Today, the United States Supreme Court summarily affirmed the decision of a Three Judge Panel of the U.S. District Court for the District of Columbia in  Independence Institute v. Federal Election Commission.  By affirming the panel in this case, the U.S. Supreme Court seriously undermined the legal rationale that the Wisconsin Supreme Court relied upon when it dismissed the John Doe investigation into possible illegal campaign coordination during the Governor Walker Recall Election.  In one sense, today’s action by the U.S. Supreme Court merely establishes the narrow rule that “electioneering activity,” which encompasses a variety of activity beyond express advocacy on behalf of a candidate for office, is subject to regulation without violating the U.S. Constitution.
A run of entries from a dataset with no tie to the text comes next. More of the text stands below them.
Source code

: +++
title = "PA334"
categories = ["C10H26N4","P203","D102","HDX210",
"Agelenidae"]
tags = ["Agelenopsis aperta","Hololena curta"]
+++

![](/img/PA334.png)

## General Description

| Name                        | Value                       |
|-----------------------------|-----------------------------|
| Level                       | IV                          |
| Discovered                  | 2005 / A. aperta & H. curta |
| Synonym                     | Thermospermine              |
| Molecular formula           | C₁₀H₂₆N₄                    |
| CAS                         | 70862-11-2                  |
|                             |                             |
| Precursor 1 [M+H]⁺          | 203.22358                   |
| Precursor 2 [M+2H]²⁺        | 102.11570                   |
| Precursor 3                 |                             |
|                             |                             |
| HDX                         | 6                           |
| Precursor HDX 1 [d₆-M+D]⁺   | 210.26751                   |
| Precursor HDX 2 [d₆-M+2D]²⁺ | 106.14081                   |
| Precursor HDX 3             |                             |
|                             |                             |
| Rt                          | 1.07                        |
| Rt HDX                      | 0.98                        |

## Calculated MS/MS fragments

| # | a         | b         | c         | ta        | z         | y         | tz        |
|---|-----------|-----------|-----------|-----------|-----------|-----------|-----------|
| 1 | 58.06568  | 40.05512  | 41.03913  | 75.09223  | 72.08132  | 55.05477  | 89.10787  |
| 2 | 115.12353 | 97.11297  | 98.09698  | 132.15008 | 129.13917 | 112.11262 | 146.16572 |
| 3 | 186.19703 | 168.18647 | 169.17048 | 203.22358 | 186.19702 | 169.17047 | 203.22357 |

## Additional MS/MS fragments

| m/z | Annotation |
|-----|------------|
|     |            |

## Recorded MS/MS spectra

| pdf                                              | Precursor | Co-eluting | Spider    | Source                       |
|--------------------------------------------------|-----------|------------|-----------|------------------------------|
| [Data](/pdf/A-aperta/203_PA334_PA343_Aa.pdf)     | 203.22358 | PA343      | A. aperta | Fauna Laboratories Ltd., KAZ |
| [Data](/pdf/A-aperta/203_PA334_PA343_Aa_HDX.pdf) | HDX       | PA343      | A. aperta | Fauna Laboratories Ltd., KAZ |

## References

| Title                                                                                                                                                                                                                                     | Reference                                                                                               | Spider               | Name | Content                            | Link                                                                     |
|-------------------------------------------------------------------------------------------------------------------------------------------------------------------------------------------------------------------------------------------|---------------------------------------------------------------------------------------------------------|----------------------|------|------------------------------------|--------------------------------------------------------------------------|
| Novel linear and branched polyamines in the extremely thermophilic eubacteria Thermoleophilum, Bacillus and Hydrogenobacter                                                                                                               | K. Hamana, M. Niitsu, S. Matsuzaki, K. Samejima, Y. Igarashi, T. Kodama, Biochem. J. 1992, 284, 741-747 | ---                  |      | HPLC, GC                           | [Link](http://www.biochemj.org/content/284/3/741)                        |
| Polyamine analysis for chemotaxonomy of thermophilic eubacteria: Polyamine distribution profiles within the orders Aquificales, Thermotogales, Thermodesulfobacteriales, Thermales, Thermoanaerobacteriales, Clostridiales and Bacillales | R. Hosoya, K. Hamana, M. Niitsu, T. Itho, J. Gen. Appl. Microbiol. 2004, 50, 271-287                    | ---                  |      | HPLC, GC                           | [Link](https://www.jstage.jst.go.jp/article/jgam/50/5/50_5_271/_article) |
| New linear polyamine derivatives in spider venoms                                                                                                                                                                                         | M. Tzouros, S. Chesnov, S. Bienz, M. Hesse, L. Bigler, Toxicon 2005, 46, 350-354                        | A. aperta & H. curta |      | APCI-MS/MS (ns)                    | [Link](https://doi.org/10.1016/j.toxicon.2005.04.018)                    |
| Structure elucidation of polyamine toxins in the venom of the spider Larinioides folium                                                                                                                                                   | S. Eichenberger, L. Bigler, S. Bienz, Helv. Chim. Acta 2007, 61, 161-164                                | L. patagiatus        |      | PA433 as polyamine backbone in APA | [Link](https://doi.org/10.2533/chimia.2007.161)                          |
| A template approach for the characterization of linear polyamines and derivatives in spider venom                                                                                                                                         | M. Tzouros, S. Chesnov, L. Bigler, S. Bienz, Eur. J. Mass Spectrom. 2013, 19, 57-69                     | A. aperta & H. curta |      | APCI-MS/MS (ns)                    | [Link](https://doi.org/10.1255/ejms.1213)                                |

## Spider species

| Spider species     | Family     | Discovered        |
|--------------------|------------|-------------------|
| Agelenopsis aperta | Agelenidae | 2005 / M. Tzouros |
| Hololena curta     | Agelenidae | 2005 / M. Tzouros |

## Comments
However, the action of the U.S. Supreme Court is significant because it also necessarily rejects a converse proposition: that the scope of permissible government regulation of election activity is limited to conduct which constitutes “express advocacy.”  The Independence Institute case is relevant to the John Doe Investigation because both cases raise the legal question of whether the U.S. Constitution permits any regulation of election activity other than “express advocacy” or its functional equivalent.  “Express advocacy” is usually defined as a communication that expressly advocates for the election or defeat of a clearly identified candidate.

The Independence Institute is a nonprofit organization.  It challenged disclosure requirements contained in the McCain-Feingold Act which would have required it to disclose its donors if it spent more than $10,000 on “electioneering communications” in the 60 days before a general election (or the 30 days before a primary election).  The group argued that this statutory requirement was unconstitutional because it went beyond the regulation of express advocacy.  As described by Judge Wilkins in an earlier proceeding in the D.C. Circuit, the argument of the Independence Institute reduced to the argument that “the only speech that should be considered an electioneering communication, and therefore trigger the BCRA’s reporting and disclosure requirements, is speech that is ‘unambiguously related’ to a campaign.”  The group wanted the Court to rule that the disclosure requirement in the statute could only be enforced in instances involving express advocacy.

If this sounds familiar, it is because the legal argument advanced by the Independence Institute is parallel to the reasoning adopted by the Wisconsin Supreme Court in its opinion ending the John Doe Investigation (State ex rel. Two Unnamed Petitioners v. Peterson, 2015 WI 85).